» **Aim of the exercise**
For each line in the data below, write an exact copy.

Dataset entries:
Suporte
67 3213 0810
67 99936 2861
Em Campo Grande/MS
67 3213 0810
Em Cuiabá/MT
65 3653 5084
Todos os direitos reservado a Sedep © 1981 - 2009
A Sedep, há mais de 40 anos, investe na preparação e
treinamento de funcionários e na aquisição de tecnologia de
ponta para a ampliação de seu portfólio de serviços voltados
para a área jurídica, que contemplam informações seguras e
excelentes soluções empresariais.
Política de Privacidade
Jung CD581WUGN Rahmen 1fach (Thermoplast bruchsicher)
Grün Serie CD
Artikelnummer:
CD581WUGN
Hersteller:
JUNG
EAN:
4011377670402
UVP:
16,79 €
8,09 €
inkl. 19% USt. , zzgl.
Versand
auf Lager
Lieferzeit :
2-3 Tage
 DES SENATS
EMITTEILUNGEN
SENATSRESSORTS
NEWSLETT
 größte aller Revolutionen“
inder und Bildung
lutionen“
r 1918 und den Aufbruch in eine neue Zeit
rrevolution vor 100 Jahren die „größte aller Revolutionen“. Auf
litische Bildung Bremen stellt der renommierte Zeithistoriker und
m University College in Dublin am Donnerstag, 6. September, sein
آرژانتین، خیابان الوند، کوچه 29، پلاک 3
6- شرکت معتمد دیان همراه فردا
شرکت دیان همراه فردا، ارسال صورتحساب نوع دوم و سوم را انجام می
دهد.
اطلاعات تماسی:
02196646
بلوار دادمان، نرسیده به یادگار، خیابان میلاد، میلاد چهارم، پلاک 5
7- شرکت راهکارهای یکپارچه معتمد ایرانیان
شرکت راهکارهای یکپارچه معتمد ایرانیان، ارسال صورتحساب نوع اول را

» **Written answer**
Suporte
67 3213 0810
67 99936 2861
Em Campo Grande/MS
67 3213 0810
Em Cuiabá/MT
65 3653 5084
Todos os direitos reservado a Sedep © 1981 - 2009
A Sedep, há mais de 40 anos, investe na preparação e
treinamento de funcionários e na aquisição de tecnologia de
ponta para a ampliação de seu portfólio de serviços voltados
para a área jurídica, que contemplam informações seguras e
excelentes soluções empresariais.
Política de Privacidade
Jung CD581WUGN Rahmen 1fach (Thermoplast bruchsicher)
Grün Serie CD
Artikelnummer:
CD581WUGN
Hersteller:
JUNG
EAN:
4011377670402
UVP:
16,79 €
8,09 €
inkl. 19% USt. , zzgl.
Versand
auf Lager
Lieferzeit :
2-3 Tage
 DES SENATS
EMITTEILUNGEN
SENATSRESSORTS
NEWSLETT
 größte aller Revolutionen“
inder und Bildung
lutionen“
r 1918 und den Aufbruch in eine neue Zeit
rrevolution vor 100 Jahren die „größte aller Revolutionen“. Auf
litische Bildung Bremen stellt der renommierte Zeithistoriker und
m University College in Dublin am Donnerstag, 6. September, sein
آرژانتین، خیابان الوند، کوچه 29، پلاک 3
6- شرکت معتمد دیان همراه فردا
شرکت دیان همراه فردا، ارسال صورتحساب نوع دوم و سوم را انجام می
دهد.
اطلاعات تماسی:
02196646
بلوار دادمان، نرسیده به یادگار، خیابان میلاد، میلاد چهارم، پلاک 5
7- شرکت راهکارهای یکپارچه معتمد ایرانیان
شرکت راهکارهای یکپارچه معتمد ایرانیان، ارسال صورتحساب نوع اول را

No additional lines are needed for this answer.